Many of my students arrive in high school without the necessary study skills needed to succeed. I don't know why that happens but once they arrive, they have to learn.
One of the first thing I did was to supply composition books and two pocket folders so they are more organized. With the notebook, they can keep all their notes in one place. I've tried three ring binders in the past but students usually destroyed the binders by December.
Once they have the notebooks, I teach them Cornell notes for most of the notes they take but I also teach the outline form of notes because the outline is often better for taking notes from a book or for writing process type notes. After one semester, my students are getting quite good at finding the information in their notes when before they'd loose papers, mix them up, or forget to place them in order when they used binders.

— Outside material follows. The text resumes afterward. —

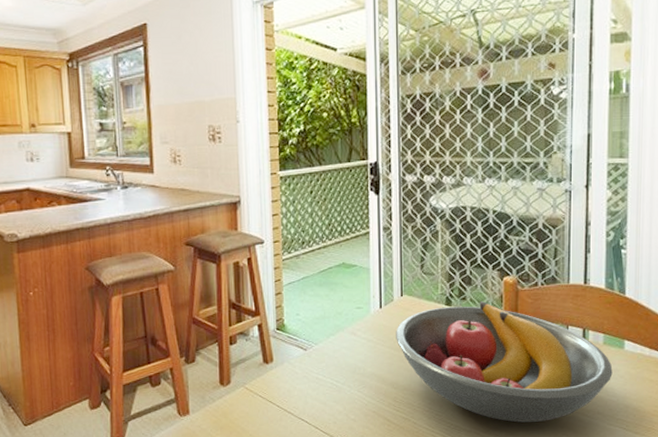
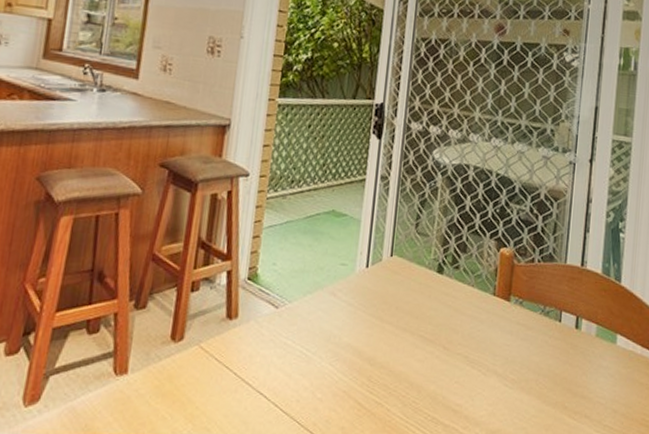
fruit bowl: present [396,301,613,423] -> none [379,273,604,421]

The next step, was to get them to look back at their notes so when I give them a test, or we play jeopardy, I allow them to look at their notes because every time they review the notes, they learn. If I don't do that, they refuse to even glance at their notes. In fact, the other day, I had students copy down sentences with blanks for them to fill in as they re-watched a video. Then we played a Kahoot game with the same type of sentences with blanks. As soon as they saw the first question with the blanks, the kids pulled out their notebooks to quickly check their notes on the topic.
I also have to have them learn to discuss mathematical topics. They have arrived in high school missing the skills needed to express their thoughts and ideas mathematically. One way to do that is by using those activities created by Desmos where students are paired up and they each choose a picture of a graph or whatever and have to ask questions to help eliminate the ones it isn't. Kind of like battleship.
This is the step I'm at right now for students this year. I am just about to begin the idea of highlighting the point a mistake occurs, handing it back without the grade and having them make corrections before I actually assign a grade for both daily work and tests. One of the hardest things is getting students to check their work. Most times, when I ask them to check work, they glance at it and turn it in so I'm hoping this will help them really "see" their work.